El futbol serviría como un dispositivo social regulador de emociones colectivas para permitir a las masas identificarse en colectivo con equipos adversarios (o partidos políticos) sin romper por ello el orden establecido por las reglas de la competencia.
¿Qué diría Elias hoy si analizara el papel “des-civilizatorio” que desempeñan juegos de video como Call of Duty, Fortnite, Street Fighter o Grand Theft Auto?
Todos tienen como común denominador narrativo a la sobrevivencia individual y a la violencia tecnificada como las únicas ventajas morales.
El reality show de la televisión es una evolución de los juegos de video que ha reforzado el mismo relato. El Big Brother, Survivor, La Academia, La Casa de los Famosos o El Aprendiz son igualmente escuelas dedicadas a explicar el fenómeno público.

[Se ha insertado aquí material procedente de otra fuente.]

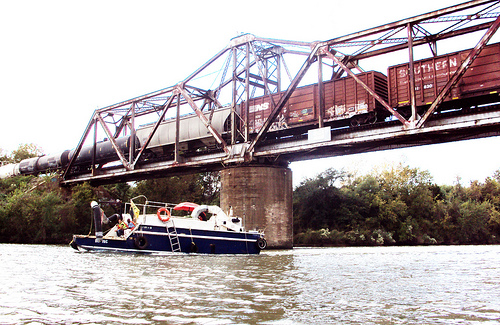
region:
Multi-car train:
[7, 79, 485, 174]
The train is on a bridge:
[20, 42, 495, 148]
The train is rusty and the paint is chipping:
[11, 40, 496, 165]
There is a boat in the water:
[61, 166, 277, 252]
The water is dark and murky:
[6, 263, 478, 324]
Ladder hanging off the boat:
[157, 218, 192, 258]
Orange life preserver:
[154, 204, 171, 221]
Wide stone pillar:
[224, 163, 305, 243]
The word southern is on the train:
[390, 55, 462, 72]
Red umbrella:
[170, 190, 205, 213]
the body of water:
[0, 241, 497, 324]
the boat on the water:
[67, 194, 266, 256]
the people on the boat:
[115, 217, 135, 238]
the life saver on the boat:
[156, 207, 171, 223]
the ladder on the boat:
[165, 217, 182, 254]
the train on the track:
[4, 43, 498, 175]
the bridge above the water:
[56, 103, 497, 186]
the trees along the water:
[0, 144, 498, 244]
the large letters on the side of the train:
[398, 58, 456, 80]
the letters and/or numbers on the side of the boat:
[93, 237, 108, 244]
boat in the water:
[71, 183, 283, 277]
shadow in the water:
[201, 251, 301, 309]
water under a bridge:
[337, 251, 464, 305]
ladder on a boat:
[161, 223, 186, 260]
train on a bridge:
[7, 0, 498, 180]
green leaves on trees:
[302, 174, 494, 223]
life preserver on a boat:
[149, 203, 171, 225]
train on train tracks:
[1, 148, 108, 178]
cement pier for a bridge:
[217, 171, 306, 261]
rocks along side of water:
[303, 225, 438, 247]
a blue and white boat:
[73, 201, 274, 252]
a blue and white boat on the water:
[73, 199, 269, 258]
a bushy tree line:
[316, 174, 496, 245]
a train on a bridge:
[50, 41, 499, 163]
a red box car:
[391, 43, 498, 117]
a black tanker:
[68, 132, 132, 182]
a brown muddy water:
[3, 261, 483, 319]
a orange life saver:
[157, 208, 173, 222]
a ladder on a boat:
[164, 218, 181, 256]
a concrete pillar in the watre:
[244, 172, 305, 256]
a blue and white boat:
[66, 177, 304, 277]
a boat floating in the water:
[76, 172, 305, 272]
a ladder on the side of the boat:
[157, 193, 195, 254]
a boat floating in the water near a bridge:
[51, 179, 316, 280]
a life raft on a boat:
[140, 192, 195, 237]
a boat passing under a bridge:
[61, 159, 321, 280]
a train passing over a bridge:
[54, 2, 466, 199]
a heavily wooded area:
[305, 166, 497, 248]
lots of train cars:
[28, 3, 462, 173]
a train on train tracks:
[39, 70, 356, 188]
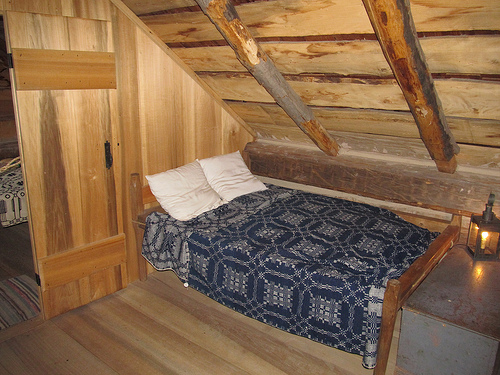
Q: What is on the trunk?
A: Lamp.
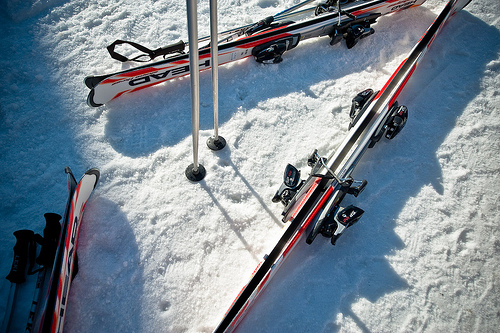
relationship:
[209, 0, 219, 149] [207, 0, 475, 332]
pole next to skating board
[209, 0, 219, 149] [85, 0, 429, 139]
pole next to skis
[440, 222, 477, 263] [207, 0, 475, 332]
footprint around skating board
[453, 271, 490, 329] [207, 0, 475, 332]
footprint around skating board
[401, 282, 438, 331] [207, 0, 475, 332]
footprint around skating board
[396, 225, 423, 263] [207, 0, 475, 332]
footprint around skating board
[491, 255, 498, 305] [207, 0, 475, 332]
footprint around skating board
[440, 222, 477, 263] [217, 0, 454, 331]
footprint around ski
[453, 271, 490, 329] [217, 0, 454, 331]
footprint around ski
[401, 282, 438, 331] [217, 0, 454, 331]
footprint around ski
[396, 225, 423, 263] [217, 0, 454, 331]
footprint around ski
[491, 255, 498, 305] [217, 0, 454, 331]
footprint around ski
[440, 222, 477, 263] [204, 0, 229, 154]
footprint around pole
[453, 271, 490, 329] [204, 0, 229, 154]
footprint around pole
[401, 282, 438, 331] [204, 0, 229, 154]
footprint around pole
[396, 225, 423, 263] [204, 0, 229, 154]
footprint around pole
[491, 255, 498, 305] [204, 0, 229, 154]
footprint around pole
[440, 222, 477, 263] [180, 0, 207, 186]
footprint around pole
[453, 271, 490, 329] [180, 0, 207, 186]
footprint around pole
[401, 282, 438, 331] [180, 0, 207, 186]
footprint around pole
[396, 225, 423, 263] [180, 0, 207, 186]
footprint around pole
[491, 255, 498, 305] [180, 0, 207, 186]
footprint around pole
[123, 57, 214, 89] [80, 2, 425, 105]
label on ski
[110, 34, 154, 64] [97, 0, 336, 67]
band for pole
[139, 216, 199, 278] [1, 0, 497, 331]
footprint in snow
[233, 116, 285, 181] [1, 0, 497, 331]
footprint in snow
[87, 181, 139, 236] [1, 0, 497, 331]
footprint in snow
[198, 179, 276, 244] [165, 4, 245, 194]
shadow of poles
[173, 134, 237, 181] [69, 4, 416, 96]
wheels of a skating board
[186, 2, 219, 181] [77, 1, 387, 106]
poles lie next to skis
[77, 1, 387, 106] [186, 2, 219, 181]
skis lie next to poles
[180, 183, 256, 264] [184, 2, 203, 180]
shadow by standing ski pole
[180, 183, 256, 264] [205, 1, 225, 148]
shadow by standing ski pole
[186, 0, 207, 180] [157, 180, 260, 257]
poles stuck in snow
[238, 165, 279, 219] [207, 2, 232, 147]
shadow of ski poles.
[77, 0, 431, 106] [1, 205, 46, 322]
skis laying next to poles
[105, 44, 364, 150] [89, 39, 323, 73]
shadow by skis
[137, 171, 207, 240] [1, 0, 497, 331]
sun on snow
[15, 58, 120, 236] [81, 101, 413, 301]
shadow on snow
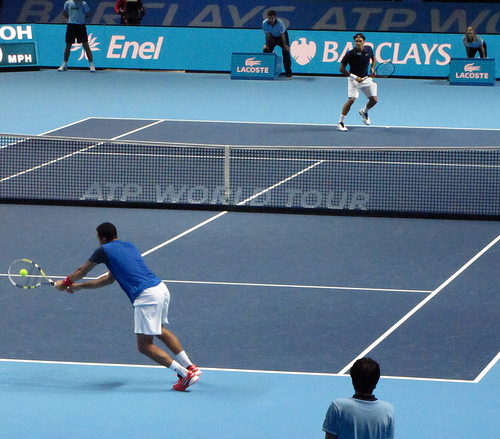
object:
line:
[335, 232, 500, 376]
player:
[54, 221, 200, 394]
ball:
[20, 269, 28, 278]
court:
[0, 69, 500, 439]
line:
[1, 357, 472, 386]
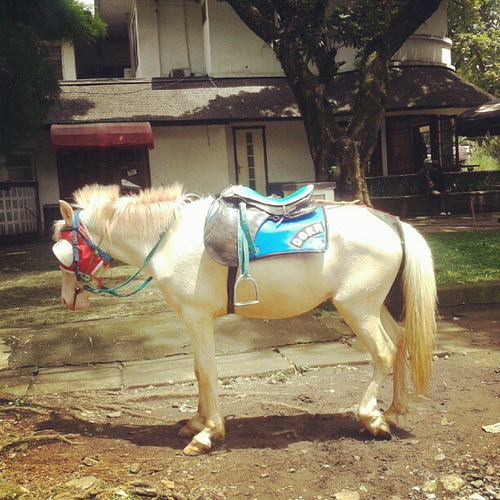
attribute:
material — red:
[53, 221, 103, 276]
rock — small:
[128, 457, 142, 472]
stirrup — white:
[232, 272, 259, 307]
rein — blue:
[72, 211, 179, 291]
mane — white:
[75, 182, 197, 235]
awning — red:
[47, 124, 150, 144]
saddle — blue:
[202, 175, 332, 266]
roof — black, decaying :
[55, 58, 497, 143]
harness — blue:
[68, 195, 188, 301]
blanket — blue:
[208, 193, 324, 257]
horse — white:
[54, 164, 431, 473]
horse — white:
[50, 182, 437, 457]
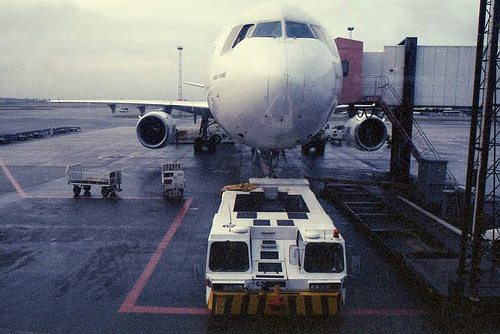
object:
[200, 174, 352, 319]
machine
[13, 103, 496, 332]
pavement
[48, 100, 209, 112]
wing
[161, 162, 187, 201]
carts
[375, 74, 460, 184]
stairs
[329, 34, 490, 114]
corridor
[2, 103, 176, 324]
runway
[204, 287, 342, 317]
paint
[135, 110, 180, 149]
engine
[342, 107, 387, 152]
engine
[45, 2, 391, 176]
airport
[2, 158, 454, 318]
line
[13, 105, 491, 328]
ground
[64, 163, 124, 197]
transporter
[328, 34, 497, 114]
transporter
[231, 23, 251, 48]
window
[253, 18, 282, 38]
window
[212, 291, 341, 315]
stripes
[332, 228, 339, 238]
light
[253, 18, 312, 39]
windshield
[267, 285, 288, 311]
fixture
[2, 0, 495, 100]
clouds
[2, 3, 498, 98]
sky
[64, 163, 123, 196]
cart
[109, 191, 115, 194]
tire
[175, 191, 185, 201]
tire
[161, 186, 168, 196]
tire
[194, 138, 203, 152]
tire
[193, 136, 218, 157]
vehicle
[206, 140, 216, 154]
tire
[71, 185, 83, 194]
tire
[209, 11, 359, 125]
nose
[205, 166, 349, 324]
refueling truck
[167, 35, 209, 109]
tower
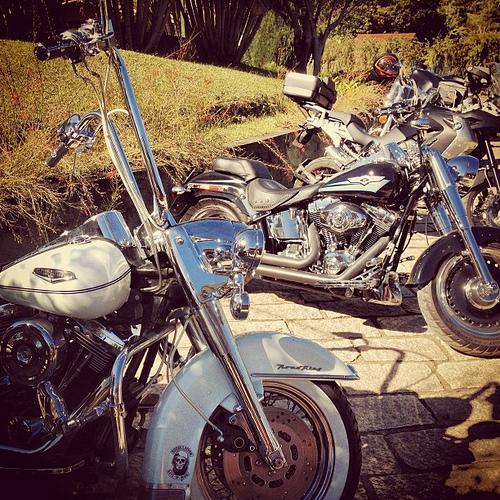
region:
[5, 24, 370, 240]
a patch of green grass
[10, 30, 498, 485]
a row of silver motorcycles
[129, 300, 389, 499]
a wheel of a bike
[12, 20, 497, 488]
group of parked motorcycles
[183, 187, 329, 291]
a headlight of a motorcycle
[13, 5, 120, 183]
handles of a motorcycle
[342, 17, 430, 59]
building in the background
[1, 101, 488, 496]
a gray tiled ground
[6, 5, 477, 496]
a scene happening outside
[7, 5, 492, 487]
a scene happening during the day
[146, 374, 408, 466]
A motorbike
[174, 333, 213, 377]
A motorbike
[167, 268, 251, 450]
A motorbike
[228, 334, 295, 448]
A motorbike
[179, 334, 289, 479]
A motorbike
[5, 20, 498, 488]
Motorcycles parked in a row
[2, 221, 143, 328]
A white gas tank on a motor cycle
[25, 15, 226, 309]
Chrome handle bars on a motorcycle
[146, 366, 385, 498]
White wall tire on a motorcycle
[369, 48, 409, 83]
A helmet hanging on a motorcycle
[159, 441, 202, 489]
Picture of a skull on a motorcycle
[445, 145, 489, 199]
Head light on a motorcycle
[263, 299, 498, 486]
Shadow of a motorcycle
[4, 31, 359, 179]
Grass on a hill side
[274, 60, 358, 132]
A carrier on a motorcycle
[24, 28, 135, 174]
Handle bars on motorcycle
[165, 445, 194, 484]
Skull image on motorcycle tire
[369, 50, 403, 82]
Helmet on back of motorcycle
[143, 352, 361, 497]
White walled motorcycle tire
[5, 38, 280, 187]
Hill side full of grass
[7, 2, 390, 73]
Trees growing in the background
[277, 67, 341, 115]
Storage box on back of motorcycle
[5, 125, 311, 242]
Small block wall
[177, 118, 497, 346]
Motorcycle parked rock path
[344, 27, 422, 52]
roof of house in background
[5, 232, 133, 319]
gas tank on the white motorcycle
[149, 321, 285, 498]
Front fender of the white bike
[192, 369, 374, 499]
front tire of the white bike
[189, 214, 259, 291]
headlight of the white bike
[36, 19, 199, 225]
handlebars of the white bike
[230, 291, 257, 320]
turn signal of the white bike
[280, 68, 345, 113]
the trunk of the third bike in a row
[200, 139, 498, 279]
black motorcycle parked on the pavement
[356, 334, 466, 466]
brick pavement where the bikes are parked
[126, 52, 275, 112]
green grass growing on the hill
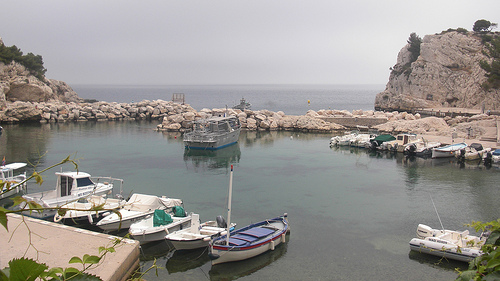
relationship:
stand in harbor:
[171, 90, 189, 106] [0, 87, 498, 280]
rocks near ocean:
[2, 99, 421, 157] [71, 86, 384, 116]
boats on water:
[1, 160, 291, 267] [3, 122, 499, 280]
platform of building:
[0, 212, 145, 281] [0, 212, 140, 280]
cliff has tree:
[377, 30, 498, 116] [474, 17, 500, 35]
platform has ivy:
[0, 212, 145, 281] [3, 259, 110, 279]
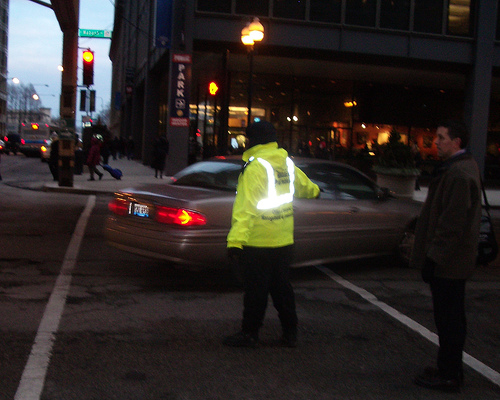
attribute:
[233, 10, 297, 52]
light — traffic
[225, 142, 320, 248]
coat — flourescent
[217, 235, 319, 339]
pant — dark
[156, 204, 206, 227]
light — red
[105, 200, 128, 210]
light — red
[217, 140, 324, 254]
outfit — yellow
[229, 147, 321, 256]
coat — reflector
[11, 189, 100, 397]
line — white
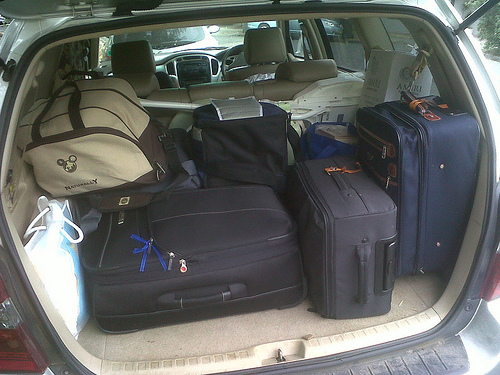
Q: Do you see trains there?
A: No, there are no trains.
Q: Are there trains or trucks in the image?
A: No, there are no trains or trucks.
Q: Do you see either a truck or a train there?
A: No, there are no trains or trucks.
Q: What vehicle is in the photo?
A: The vehicle is a car.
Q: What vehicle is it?
A: The vehicle is a car.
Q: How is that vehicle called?
A: This is a car.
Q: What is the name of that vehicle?
A: This is a car.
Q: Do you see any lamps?
A: No, there are no lamps.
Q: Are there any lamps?
A: No, there are no lamps.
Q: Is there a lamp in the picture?
A: No, there are no lamps.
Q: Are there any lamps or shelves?
A: No, there are no lamps or shelves.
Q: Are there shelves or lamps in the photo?
A: No, there are no lamps or shelves.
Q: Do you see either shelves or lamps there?
A: No, there are no lamps or shelves.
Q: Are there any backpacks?
A: Yes, there is a backpack.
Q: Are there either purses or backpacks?
A: Yes, there is a backpack.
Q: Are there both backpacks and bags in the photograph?
A: Yes, there are both a backpack and a bag.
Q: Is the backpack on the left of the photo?
A: Yes, the backpack is on the left of the image.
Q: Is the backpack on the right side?
A: No, the backpack is on the left of the image.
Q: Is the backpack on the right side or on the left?
A: The backpack is on the left of the image.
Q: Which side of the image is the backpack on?
A: The backpack is on the left of the image.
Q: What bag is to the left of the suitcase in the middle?
A: The bag is a backpack.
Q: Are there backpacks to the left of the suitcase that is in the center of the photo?
A: Yes, there is a backpack to the left of the suitcase.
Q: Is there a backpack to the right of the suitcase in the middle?
A: No, the backpack is to the left of the suitcase.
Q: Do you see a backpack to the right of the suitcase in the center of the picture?
A: No, the backpack is to the left of the suitcase.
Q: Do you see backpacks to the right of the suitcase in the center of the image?
A: No, the backpack is to the left of the suitcase.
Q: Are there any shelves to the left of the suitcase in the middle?
A: No, there is a backpack to the left of the suitcase.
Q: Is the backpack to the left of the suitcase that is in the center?
A: Yes, the backpack is to the left of the suitcase.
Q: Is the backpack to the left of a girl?
A: No, the backpack is to the left of the suitcase.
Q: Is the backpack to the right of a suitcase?
A: No, the backpack is to the left of a suitcase.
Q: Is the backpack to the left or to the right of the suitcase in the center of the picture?
A: The backpack is to the left of the suitcase.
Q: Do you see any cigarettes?
A: No, there are no cigarettes.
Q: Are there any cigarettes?
A: No, there are no cigarettes.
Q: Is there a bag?
A: Yes, there is a bag.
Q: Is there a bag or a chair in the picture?
A: Yes, there is a bag.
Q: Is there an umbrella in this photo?
A: No, there are no umbrellas.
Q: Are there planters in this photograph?
A: No, there are no planters.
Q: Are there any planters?
A: No, there are no planters.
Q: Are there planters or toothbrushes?
A: No, there are no planters or toothbrushes.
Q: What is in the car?
A: The luggage is in the car.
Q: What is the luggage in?
A: The luggage is in the car.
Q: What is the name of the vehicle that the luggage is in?
A: The vehicle is a car.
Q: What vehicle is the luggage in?
A: The luggage is in the car.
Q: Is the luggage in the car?
A: Yes, the luggage is in the car.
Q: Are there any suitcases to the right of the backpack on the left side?
A: Yes, there is a suitcase to the right of the backpack.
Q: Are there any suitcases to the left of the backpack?
A: No, the suitcase is to the right of the backpack.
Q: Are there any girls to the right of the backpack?
A: No, there is a suitcase to the right of the backpack.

De ahí que la política se entienda ahora como un game más, otro torneo entre héroes y villanos involucrados en misiones progresivas de mutua eliminación, cuyo suspense se desarrolla a partir de una regla principal: muchos son los que entran, pocos los que superan el juego.
Es grande el contraste entre el argumento de Elias sobre el futbol y el que se asoma después de caer en las garras de la nueva pedagogía digitalizada.
Mientras el futbol civiliza educando para soportar la derrota, en el reality o el juego de video es mandatorio que no haya segundas oportunidades para el perdedor.
Zoom: Las redadas migrantes, el ataque a Venezuela, los preparativos para robarse Groenlandia o las amenazas para intervenir en México son todas escenas concebidas para alimentar el reality show en el que se ha convertido la política de nuestro tiempo.